Archeologisch raadsel over Romeins schip door geologen opgelost

© 2004 Henk Leenaers

De afwijkende vindplaats van het dit voorjaar in Vleuten/De Meern opgegraven Romeins schip stelde archeologen voor een raadsel. Door de positie van het schip in de grond te bestuderen en het Romeinse rivierlandschap te reconstrueren, hebben geologen achterhaald dat het schip niet in de directe nabijheid van een fort is afgezonken, zoals eerder gevonden schepen, maar tijdens hoogwater is vergaan in de Oude Rijn.
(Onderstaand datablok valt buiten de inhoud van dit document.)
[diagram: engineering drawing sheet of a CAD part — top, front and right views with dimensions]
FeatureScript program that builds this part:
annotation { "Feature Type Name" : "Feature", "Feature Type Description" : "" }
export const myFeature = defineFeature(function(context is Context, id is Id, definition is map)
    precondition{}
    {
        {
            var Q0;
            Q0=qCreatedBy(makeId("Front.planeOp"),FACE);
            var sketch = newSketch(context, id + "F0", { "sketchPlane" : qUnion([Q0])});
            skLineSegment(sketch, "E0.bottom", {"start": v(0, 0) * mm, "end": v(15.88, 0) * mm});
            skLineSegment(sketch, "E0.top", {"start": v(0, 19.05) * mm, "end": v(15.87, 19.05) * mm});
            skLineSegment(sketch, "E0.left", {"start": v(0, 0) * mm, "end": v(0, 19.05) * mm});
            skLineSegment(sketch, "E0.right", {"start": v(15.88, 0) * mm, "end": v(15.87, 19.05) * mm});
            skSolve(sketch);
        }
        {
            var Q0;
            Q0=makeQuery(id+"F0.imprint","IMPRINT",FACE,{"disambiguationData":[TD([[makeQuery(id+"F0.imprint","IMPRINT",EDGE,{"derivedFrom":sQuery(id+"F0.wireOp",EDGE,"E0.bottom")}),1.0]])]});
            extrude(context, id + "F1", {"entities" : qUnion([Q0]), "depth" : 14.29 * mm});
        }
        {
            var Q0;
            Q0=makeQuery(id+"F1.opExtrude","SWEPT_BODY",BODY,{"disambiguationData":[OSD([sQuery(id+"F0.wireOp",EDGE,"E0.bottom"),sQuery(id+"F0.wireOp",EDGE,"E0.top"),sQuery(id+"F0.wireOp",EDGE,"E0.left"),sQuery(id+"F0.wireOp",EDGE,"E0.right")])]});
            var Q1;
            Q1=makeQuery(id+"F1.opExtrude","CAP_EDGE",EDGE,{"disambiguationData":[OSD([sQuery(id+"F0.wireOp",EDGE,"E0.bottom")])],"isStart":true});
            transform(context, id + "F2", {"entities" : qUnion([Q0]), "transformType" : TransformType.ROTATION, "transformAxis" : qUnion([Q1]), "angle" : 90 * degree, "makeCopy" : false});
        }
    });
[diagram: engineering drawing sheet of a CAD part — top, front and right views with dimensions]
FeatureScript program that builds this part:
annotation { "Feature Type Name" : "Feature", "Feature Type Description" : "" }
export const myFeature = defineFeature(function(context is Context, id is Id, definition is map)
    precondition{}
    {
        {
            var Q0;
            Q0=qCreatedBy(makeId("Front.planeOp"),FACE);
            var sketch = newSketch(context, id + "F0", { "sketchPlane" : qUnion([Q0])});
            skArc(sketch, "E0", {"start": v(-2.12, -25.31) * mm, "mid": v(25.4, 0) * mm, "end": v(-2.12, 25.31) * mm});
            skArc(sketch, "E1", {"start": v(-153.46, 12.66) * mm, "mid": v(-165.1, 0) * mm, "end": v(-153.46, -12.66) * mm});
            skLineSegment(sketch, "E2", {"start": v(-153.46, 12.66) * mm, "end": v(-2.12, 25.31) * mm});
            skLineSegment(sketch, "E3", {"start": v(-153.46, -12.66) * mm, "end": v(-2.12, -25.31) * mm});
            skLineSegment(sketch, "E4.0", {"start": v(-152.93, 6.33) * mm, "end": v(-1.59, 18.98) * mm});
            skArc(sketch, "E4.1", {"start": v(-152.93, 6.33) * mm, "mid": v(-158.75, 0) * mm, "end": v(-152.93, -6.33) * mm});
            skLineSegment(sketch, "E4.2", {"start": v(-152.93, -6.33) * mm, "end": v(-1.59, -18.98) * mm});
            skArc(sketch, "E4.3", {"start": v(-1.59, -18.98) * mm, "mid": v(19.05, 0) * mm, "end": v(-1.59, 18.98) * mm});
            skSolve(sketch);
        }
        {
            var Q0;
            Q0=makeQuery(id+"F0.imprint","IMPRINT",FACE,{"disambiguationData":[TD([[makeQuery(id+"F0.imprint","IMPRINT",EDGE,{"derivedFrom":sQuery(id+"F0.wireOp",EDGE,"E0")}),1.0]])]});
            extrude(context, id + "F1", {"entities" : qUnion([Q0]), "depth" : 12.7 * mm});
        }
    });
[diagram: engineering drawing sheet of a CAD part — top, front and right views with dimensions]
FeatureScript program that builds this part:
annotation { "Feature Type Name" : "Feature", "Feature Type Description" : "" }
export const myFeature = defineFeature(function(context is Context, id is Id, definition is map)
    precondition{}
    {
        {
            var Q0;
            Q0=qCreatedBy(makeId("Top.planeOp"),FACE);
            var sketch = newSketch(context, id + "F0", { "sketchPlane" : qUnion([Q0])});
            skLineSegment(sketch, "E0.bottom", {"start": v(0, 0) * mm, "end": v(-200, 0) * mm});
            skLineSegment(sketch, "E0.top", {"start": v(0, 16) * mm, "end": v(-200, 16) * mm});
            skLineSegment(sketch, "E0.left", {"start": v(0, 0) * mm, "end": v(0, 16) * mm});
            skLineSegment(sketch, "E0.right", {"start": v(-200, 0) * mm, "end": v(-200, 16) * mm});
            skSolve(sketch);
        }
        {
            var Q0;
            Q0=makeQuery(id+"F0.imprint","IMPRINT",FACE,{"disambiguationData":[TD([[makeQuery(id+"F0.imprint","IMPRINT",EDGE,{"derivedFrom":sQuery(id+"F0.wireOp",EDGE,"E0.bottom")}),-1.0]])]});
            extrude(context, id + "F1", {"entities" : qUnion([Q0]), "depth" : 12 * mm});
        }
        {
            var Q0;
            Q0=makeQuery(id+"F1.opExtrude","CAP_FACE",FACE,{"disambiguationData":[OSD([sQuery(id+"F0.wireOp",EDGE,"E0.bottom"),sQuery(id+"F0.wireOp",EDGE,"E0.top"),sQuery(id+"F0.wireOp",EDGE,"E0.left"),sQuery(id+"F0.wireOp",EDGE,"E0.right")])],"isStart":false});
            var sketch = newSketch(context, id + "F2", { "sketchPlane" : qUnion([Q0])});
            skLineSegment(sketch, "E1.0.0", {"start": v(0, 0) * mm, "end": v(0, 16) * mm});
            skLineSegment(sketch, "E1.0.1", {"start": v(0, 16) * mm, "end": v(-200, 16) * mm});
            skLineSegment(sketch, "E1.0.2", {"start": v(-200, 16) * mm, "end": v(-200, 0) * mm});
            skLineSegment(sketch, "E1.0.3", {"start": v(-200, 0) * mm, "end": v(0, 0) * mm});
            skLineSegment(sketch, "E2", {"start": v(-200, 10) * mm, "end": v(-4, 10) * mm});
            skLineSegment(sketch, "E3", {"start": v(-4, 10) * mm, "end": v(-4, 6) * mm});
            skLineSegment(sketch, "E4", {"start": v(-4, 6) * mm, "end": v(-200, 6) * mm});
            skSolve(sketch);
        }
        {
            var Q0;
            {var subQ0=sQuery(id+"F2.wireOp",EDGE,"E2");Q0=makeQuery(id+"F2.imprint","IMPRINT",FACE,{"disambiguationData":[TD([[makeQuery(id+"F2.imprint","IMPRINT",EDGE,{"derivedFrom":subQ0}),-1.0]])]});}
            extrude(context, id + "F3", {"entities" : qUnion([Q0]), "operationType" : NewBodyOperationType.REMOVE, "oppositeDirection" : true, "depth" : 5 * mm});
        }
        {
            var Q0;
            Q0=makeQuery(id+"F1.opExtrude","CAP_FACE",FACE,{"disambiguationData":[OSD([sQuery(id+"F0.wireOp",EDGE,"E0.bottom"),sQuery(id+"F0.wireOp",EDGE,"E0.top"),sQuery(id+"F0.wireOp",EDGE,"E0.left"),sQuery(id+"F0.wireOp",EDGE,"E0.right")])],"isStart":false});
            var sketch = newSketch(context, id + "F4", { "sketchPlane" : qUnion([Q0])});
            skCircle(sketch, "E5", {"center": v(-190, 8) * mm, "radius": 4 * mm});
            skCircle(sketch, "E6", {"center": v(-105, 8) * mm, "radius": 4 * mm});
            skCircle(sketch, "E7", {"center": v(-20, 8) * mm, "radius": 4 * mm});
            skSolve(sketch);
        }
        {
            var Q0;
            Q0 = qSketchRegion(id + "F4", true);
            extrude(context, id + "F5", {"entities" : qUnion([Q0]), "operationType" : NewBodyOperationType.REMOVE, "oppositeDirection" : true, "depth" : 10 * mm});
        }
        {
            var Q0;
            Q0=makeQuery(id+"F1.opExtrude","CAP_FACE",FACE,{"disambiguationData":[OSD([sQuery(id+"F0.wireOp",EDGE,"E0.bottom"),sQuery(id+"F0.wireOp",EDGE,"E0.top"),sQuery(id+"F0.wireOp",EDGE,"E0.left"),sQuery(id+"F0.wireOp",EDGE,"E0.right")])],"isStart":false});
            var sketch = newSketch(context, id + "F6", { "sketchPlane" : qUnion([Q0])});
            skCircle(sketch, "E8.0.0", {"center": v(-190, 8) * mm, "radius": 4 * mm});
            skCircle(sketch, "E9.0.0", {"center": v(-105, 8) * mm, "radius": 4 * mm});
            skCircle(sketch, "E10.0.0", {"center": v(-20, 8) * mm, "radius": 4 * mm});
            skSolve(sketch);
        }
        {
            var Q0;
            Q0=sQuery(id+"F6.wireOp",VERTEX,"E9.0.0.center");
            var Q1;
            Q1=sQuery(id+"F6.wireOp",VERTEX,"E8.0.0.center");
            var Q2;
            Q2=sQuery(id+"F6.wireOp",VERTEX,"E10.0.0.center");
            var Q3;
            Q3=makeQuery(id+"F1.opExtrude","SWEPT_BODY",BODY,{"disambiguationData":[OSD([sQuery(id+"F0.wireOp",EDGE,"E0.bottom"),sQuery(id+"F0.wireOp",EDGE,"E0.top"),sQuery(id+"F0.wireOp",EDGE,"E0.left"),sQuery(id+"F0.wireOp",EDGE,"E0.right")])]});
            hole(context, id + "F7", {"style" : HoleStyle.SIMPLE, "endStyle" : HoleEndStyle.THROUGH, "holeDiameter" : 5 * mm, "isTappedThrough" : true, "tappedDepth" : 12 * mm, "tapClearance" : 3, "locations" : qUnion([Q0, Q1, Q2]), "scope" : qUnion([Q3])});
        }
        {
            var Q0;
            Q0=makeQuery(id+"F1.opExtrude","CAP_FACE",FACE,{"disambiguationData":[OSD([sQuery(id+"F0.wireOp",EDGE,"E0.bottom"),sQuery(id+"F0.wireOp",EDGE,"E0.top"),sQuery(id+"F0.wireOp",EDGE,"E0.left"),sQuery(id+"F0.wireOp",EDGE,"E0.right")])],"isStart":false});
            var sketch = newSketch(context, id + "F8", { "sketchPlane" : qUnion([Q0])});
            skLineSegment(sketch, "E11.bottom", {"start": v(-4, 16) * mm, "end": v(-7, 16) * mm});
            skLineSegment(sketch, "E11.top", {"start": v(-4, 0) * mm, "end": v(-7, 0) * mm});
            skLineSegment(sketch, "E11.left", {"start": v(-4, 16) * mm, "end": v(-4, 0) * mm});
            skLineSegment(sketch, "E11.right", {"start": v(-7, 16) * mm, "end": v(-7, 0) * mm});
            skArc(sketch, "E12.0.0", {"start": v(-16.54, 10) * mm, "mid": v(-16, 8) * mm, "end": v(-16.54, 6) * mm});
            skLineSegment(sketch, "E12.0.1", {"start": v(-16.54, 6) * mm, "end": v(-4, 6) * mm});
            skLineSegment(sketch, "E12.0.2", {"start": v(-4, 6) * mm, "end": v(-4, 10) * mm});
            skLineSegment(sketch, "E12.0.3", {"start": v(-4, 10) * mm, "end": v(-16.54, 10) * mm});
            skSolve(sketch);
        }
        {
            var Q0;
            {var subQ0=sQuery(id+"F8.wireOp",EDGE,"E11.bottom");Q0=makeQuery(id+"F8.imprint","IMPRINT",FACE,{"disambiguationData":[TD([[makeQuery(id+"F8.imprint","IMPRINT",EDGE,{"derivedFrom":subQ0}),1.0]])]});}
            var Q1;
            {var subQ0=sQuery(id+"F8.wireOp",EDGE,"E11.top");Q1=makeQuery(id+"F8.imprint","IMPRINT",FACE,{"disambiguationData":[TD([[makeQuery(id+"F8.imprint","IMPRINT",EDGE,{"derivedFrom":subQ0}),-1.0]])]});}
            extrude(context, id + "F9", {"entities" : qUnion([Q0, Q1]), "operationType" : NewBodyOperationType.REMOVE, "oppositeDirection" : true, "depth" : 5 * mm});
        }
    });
De vijftien in Nederland gevonden schepen uit de Romeinse tijd, zoals de exemplaren uit Zwammerdam, Woerden en Druten, werden allemaal gevonden dichtbij een fort, langs een kade van de Rijn. De gangbare verklaring is dat deze schepen tussen 150 en 250 na Christus, tevens een periode van uitbreiding en verstening van de forten, werden gebruikt om de kades langs de Rijn te verstevigen. Werden in onbruik geraakte schepen voorheen opgestookt, in deze periode met veel bouwactiviteit werden ze in ontmantelde staat - na verwijdering van kajuit, mast en gereedschap bleef alleen een kale romp over - langs de kade afgezonken. Deze 'zinkstukken' vormden het fundament van nieuwe kades of kades die na beschadiging door de rivier werden hersteld.

Het in Vleuten/De Meern door scheepsarcheologen van de Rijksdienst Oudheidkundig Bodemonderzoek opgegraven schip is niet alleen veel completer, de kajuit en de inventaris zijn in goede staat aangetroffen, het ligt bovendien op grote afstand van het dichtstbijzijnde Romeinse fort. De goede staat en de afwijkende positie wijzen op een calamiteit, volgens de archeologen, en door de hulp van geologen in te roepen kwamen ze er achter waarom het schip juist op deze plek is vergaan. Door de bodemlaagjes in mansbrede sleuven onder en rondom het schip te bestuderen ontdekten onderzoekers van Nederlands Instituut voor Toegepaste Geowetenschappen TNO dat het schip klem zit tussen twee oevers van de Oude Rijn. Onder het schip vonden ze een spoelgat, een door het rivierwater met grote kracht uitgeschuurd gat, dat later is opgevuld met de grofste delen van het door de rivier meegevoerde materiaal, zoals hout, boomstronken en een eiken paal afkomstig van de Romeinse beschoeiing. Anders dan de afgezonken schepen die, langs de kade in de luwte van de stroming, in de loop der tijd zijn opgevuld door het bezinken van fijne kleideeltjes, fungeerde dit schip in de hoofdstroom als 'sedimentval' en is daardoor in korte tijd gevuld met zand.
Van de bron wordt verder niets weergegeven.